Suppose your C# code checks a string value called username is actually some string, by calling IsNullOrEmpty(). It'd be annoying if after doing that C# just insists username might be null anyway - you just checked! So, that function marks the string reference you called it on as definitely-not-null after having checked. However, you can just make a new function LOLWhatIsSafety() which just always returns 69 and marks the reference as definitely-not-null. In both cases the compiler just takes their work for it.


> In C# you can explicitly, in the language, basically say "Don't worry this won't be null" and the compiler takes your word for it and lets you do stuff that definitely isn't OK if it's null.

You can do this in Rust too. Unsafe Rust is still Rust.


You can, although they're pretty keen on discouraging you from pointing this particular gun at your feet, e.g. ptr.with_addr() can't achieve this on its own because it wants a NonZeroUsize, so first you need to make a NonZeroUsize that's actually zero. But yes, you can write that in unsafe Rust and now your program has Undefined Behaviour.
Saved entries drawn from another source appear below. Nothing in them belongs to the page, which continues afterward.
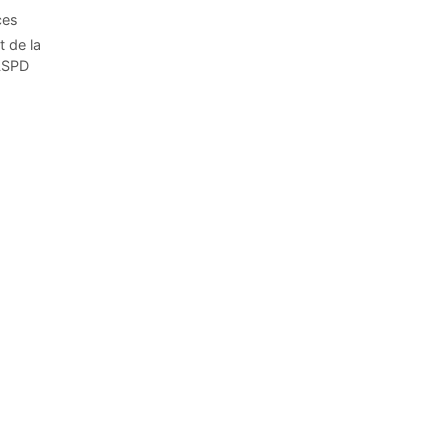
ces
t de la
CLSPD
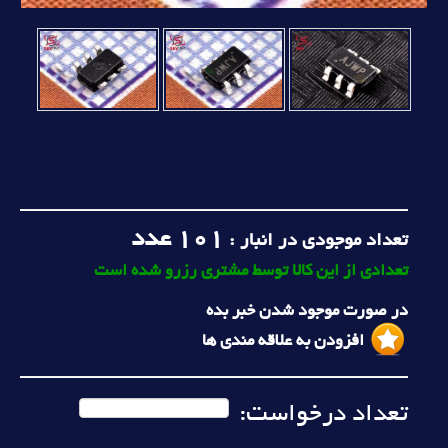
101
عدد
تعداد موجودی در انبار :
تعدادی از این کالا توسط مشتری رزرو شده است
در صورت موجود شدن خبر بده
افزودن به علاقه مندی ها
تعداد درخواست:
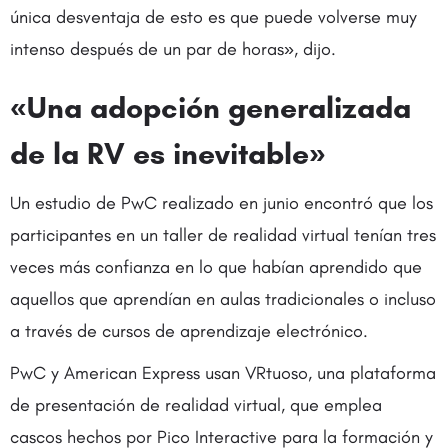
única desventaja de esto es que puede volverse muy
intenso después de un par de horas», dijo.
«Una adopción generalizada
de la RV es inevitable»
Un estudio de PwC realizado en junio encontró que los
participantes en un taller de realidad virtual tenían tres
veces más confianza en lo que habían aprendido que
aquellos que aprendían en aulas tradicionales o incluso
a través de cursos de aprendizaje electrónico.
PwC y American Express usan VRtuoso, una plataforma
de presentación de realidad virtual, que emplea
cascos hechos por Pico Interactive para la formación y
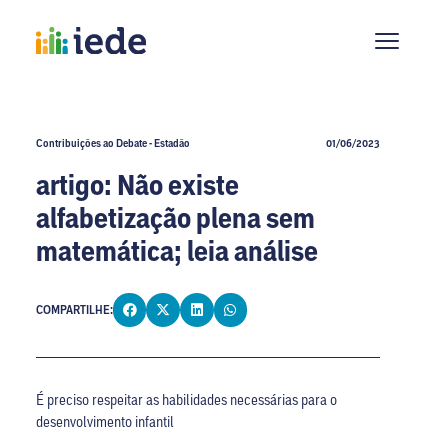
Contribuições ao Debate - Estadão
01/06/2023
artigo: Não existe
alfabetização plena sem
matemática; leia análise
COMPARTILHE:
É preciso respeitar as habilidades necessárias para o
desenvolvimento infantil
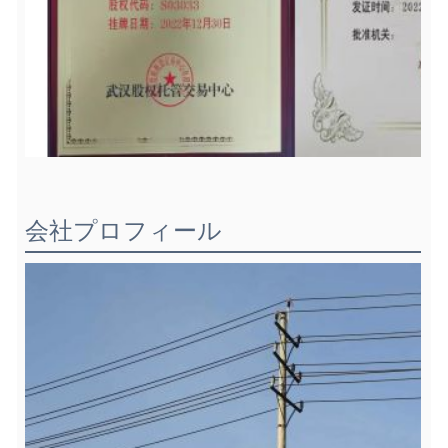
会社プロフィール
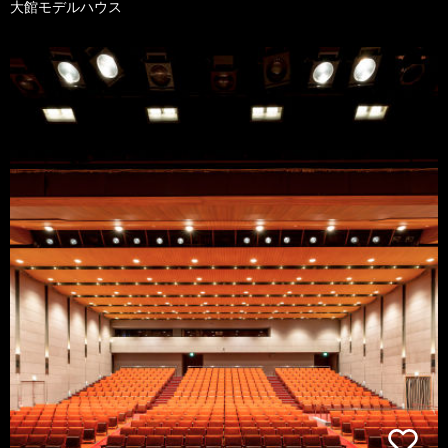
大館モデルハウス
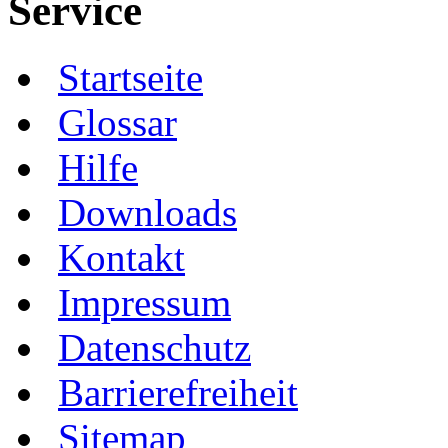
Service
Startseite
Glossar
Hilfe
Downloads
Kontakt
Impressum
Datenschutz
Barrierefreiheit
Sitemap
In contrast all the routes I suggested for C# aren't unsafe, aren't even flagged as "Be super careful here, dragons ahead" because the C# attitude is that every single C# function is responsible for explicitly doing its own null checks if they're needed.


You're right, idiomatic C# will have usually way more nulls than idiomatic Rust.
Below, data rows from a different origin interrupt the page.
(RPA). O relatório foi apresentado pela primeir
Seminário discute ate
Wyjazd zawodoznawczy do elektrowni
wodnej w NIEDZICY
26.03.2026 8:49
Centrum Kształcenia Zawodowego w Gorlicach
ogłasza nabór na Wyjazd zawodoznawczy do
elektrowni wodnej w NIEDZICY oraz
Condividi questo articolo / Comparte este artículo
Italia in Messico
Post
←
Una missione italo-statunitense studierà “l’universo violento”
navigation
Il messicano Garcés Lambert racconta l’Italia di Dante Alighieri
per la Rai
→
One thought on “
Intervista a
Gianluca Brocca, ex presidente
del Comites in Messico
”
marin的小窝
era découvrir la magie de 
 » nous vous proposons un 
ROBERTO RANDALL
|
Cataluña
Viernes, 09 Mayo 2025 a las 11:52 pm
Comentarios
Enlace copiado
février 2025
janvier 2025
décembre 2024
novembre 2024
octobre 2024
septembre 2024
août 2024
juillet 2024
C#'s null safety is not sound. There are situations where even a fully annotated program without reflection, code generation, unsafe or other tricks will crash of a null pointer exception:

https://docs.microsoft.com/en-us/dotnet/csharp/nullable-refe...


I’m not familiar with C#, so I probably should not have included it. But Kotlin, Scala 3 (with a compiler flag) and even Java with static analysis should be sound, if I’m not mistaken.
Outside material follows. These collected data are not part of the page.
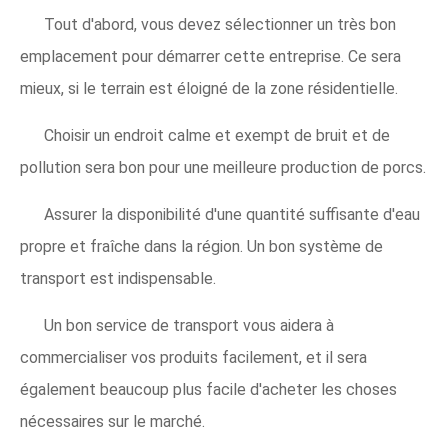
Tout d'abord, vous devez sélectionner un très bon
emplacement pour démarrer cette entreprise. Ce sera
mieux, si le terrain est éloigné de la zone résidentielle.
Choisir un endroit calme et exempt de bruit et de
pollution sera bon pour une meilleure production de porcs.
Assurer la disponibilité d'une quantité suffisante d'eau
propre et fraîche dans la région. Un bon système de
transport est indispensable.
Un bon service de transport vous aidera à
commercialiser vos produits facilement, et il sera
également beaucoup plus facile d'acheter les choses
nécessaires sur le marché.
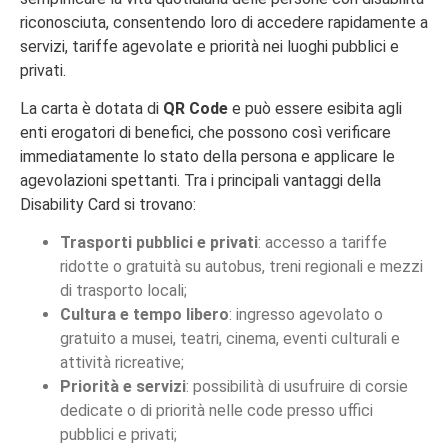
riconosciuta, consentendo loro di accedere rapidamente a
servizi, tariffe agevolate e priorità nei luoghi pubblici e
privati.
La carta è dotata di
QR Code
e può essere esibita agli
enti erogatori di benefici, che possono così verificare
immediatamente lo stato della persona e applicare le
agevolazioni spettanti. Tra i principali vantaggi della
Disability Card si trovano:
Trasporti pubblici e privati
: accesso a tariffe
ridotte o gratuità su autobus, treni regionali e mezzi
di trasporto locali;
Cultura e tempo libero
: ingresso agevolato o
gratuito a musei, teatri, cinema, eventi culturali e
attività ricreative;
Priorità e servizi
: possibilità di usufruire di corsie
dedicate o di priorità nelle code presso uffici
pubblici e privati;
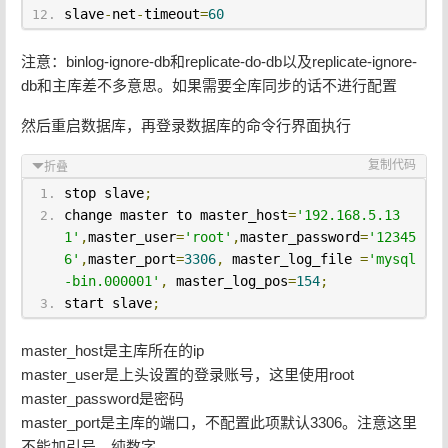
slave
-
net
-
timeout
=
60
注意：binlog-ignore-db和replicate-do-db以及replicate-ignore-
db和主库差不多意思。如果需要全库同步的话不进行配置
然后重启数据库，再登录数据库的命令行界面执行
复制代码
折叠
stop slave
;
change master to master_host
=
'192.168.5.13
1'
,
master_user
=
'root'
,
master_password
=
'12345
6'
,
master_port
=
3306
,
 master_log_file 
=
'mysql
-bin.000001'
,
 master_log_pos
=
154
;
start slave
;
master_host是主库所在的ip
master_user是上头设置的登录账号，这里使用root
master_password是密码
master_port是主库的端口，不配置此项默认3306。注意这里
不能加引号，纯数字。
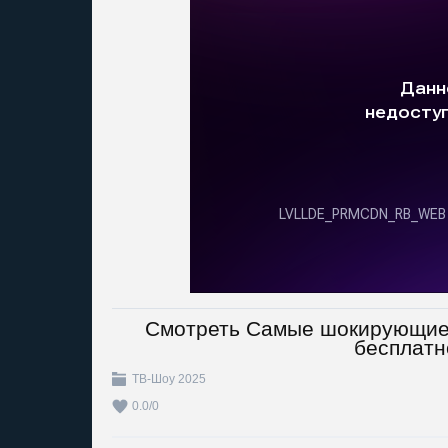
Смотреть Самые шокирующие г
бесплатн
ТВ-Шоу 2025
0.0
/
0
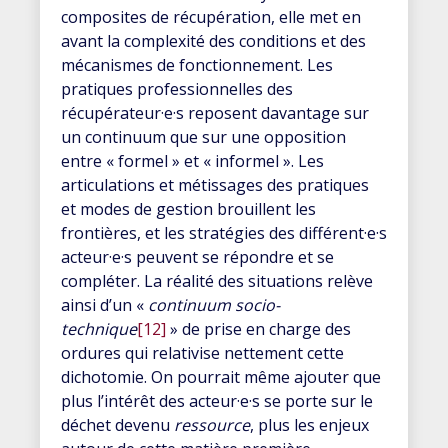
composites de récupération, elle met en
avant la complexité des conditions et des
mécanismes de fonctionnement. Les
pratiques professionnelles des
récupérateur·e·s reposent davantage sur
un continuum que sur une opposition
entre « formel » et « informel ». Les
articulations et métissages des pratiques
et modes de gestion brouillent les
frontières, et les stratégies des différent·e·s
acteur·e·s peuvent se répondre et se
compléter. La réalité des situations relève
ainsi d’un «
continuum socio-
technique
[12]
» de prise en charge des
ordures qui relativise nettement cette
dichotomie. On pourrait même ajouter que
plus l’intérêt des acteur·e·s se porte sur le
déchet devenu
ressource
, plus les enjeux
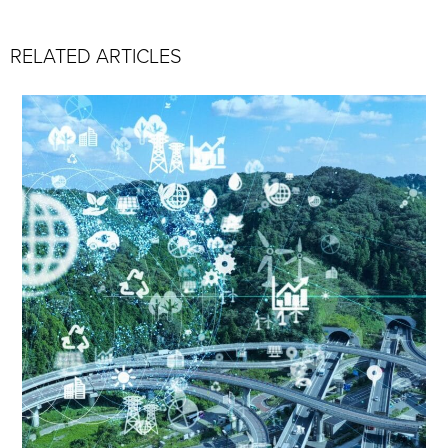
RELATED ARTICLES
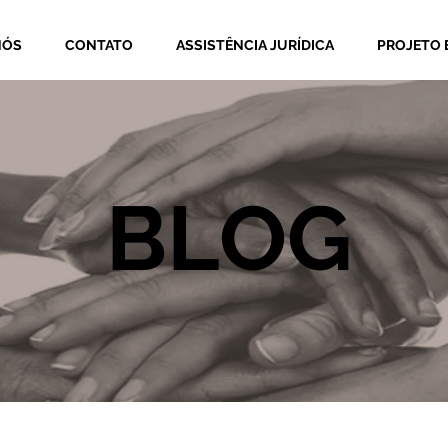
NÓS
CONTATO
ASSISTÊNCIA JURÍDICA
PROJETO 
BLOG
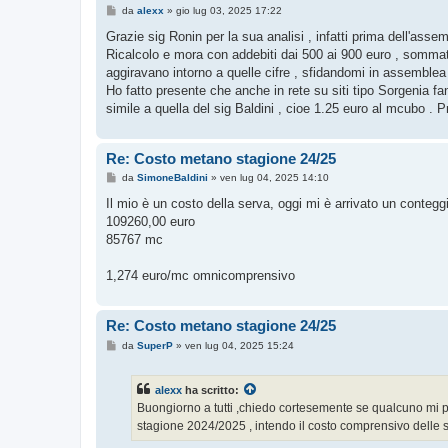
M
da
alexx
»
gio lug 03, 2025 17:22
e
s
Grazie sig Ronin per la sua analisi , infatti prima dell'asse
s
Ricalcolo e mora con addebiti dai 500 ai 900 euro , sommat
a
g
aggiravano intorno a quelle cifre , sfidandomi in assemblea d
g
Ho fatto presente che anche in rete su siti tipo Sorgenia fa
i
o
simile a quella del sig Baldini , cioe 1.25 euro al mcubo . P
Re: Costo metano stagione 24/25
M
da
SimoneBaldini
»
ven lug 04, 2025 14:10
e
s
Il mio è un costo della serva, oggi mi è arrivato un conteg
s
109260,00 euro
a
g
85767 mc
g
i
o
1,274 euro/mc omnicomprensivo
Re: Costo metano stagione 24/25
M
da
SuperP
»
ven lug 04, 2025 15:24
e
s
s
alexx
ha scritto:
a
g
Buongiorno a tutti ,chiedo cortesemente se qualcuno mi p
g
stagione 2024/2025 , intendo il costo comprensivo delle s
i
o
Rust has null pointers (which is why it has a function to make a null pointer). But Rust's references, which you use all the time in safe Rust, cannot be "null". As a result Option<&Thing> is the same size as a pointer to Thing, because under the hood the all-zeroes address value is None, other values are Some(address of Thing) but as the programmer you don't need to care how this works, the type system has your back.

You can't do much with a pointer unless you use unsafe Rust. So this provides an easy to see red line for inexperienced developers. "Huh, this is unsafe, I need a grown up".

The affordances for Option<Thing> are - in my biased but experienced opinion after similar time with both languages - superior to those on a nullable type like Thing? in C#. Partly that's historical, Rust has always had Option<Thing> while C# originally had nothing like this, grew nullable value types in a subsequent version and then much more recently got nullable reference types.

The technical mechanism is also much weaker in C#. Suppose a junior dev pastes a Stack Overflow answer in to fix the weird compile error they have. In Rust, if the pasted code is doing something awful with pointer mangling that's unsafe and hopefully your review is like "WTF is this code unsafe?" but in C# maybe there's a null-forgiving operator smuggled in somewhere or some tricks with casting, and now your "Never use null parameters" function is being called with a null parameter. If you complain, Microsoft's C# support will comfort you by explaining that all C# functions are responsible for null checking, even if their signature explicitly says they don't accept null parameters, they need to actually write the checks explicitly, yes this costs at runtime as well as making the code messier with redundant checks everywhere, too bad.

Maybe Kotlin is better? But my guess is that in the JVM ecosystem it's not able to actually deliver better.